In middle-ring suburbs, which include Canada Bay, Hunters Hill, Manly, Rockdale and Willoughby, rents for two-bedroom homes increased by an average of 2.6 per cent, while rents for three-bedroom homes were up by 4.2 per cent.
With Sydney’s inflation rate for the June quarter at just 0.4 per cent, some rents have increased by more than 10 times the rate of inflation. Aaron Gadiel, head of the developer lobby group Urban Taskforce, said the figures confirmed the findings last week of a national rental report which found Sydney was the only Australian city where rents had increased substantially.
As Sydney is facing a serious shortage of housing and producing only half the number of new homes the government says is required, Mr Gadiel said further increases were very likely.
”I think that we’ll see rent increases across the board,” he said. ”Forget population growth, we’re not even seeing the housing needed for existing people. There’s an extremely severe housing shortage unique to Sydney.”
Sydney nurse Beth Thomas, 24, knows how difficult and expensive it can be to find a one-bedroom apartment to rent.

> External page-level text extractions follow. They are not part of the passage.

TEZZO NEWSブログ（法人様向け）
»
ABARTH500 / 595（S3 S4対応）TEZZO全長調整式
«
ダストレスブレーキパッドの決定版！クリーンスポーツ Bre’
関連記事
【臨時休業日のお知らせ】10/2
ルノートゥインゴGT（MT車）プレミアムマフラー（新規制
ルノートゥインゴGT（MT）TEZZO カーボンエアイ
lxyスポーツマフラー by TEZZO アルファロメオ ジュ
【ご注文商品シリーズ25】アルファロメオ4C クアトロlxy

She finally got one in Newtown, snapping it up by viewing during the week and paying a deposit the same day.
”I hated it,” she said of the search for a place to rent. ”People would get in before you, they would offer more rent and even take deposits to the viewing.
”I’ve gone $100 over my budget and have pretty much the same as I had at my last place. The market moved quickly – already [the flat] next door to mine is up for $50 more than I paid.”
Michelle Galletti, the managing director of a property management company, Just Rent Sydney, said demand was high. ”Things are going quite quickly so it’s really good to be well prepared, have good references, be willing to start paying from when the property’s available and get everything to us as quickly as possible,” she said.
”More serious people are taking time off work to look at properties. Sydney is always quite a good, sturdy market so generally prices are good still.”
Ms Galletti said some prospective renters were even offering more money to secure the properties.
A senior property officer at the Tenants Union of NSW, Chris Martin, said the rental figures only referred to new rentals and tenancies that had started in the year. ”Those amounts are what people are now paying as the median – not everyone’s rents have gone up by $10 in the last three months,” he said.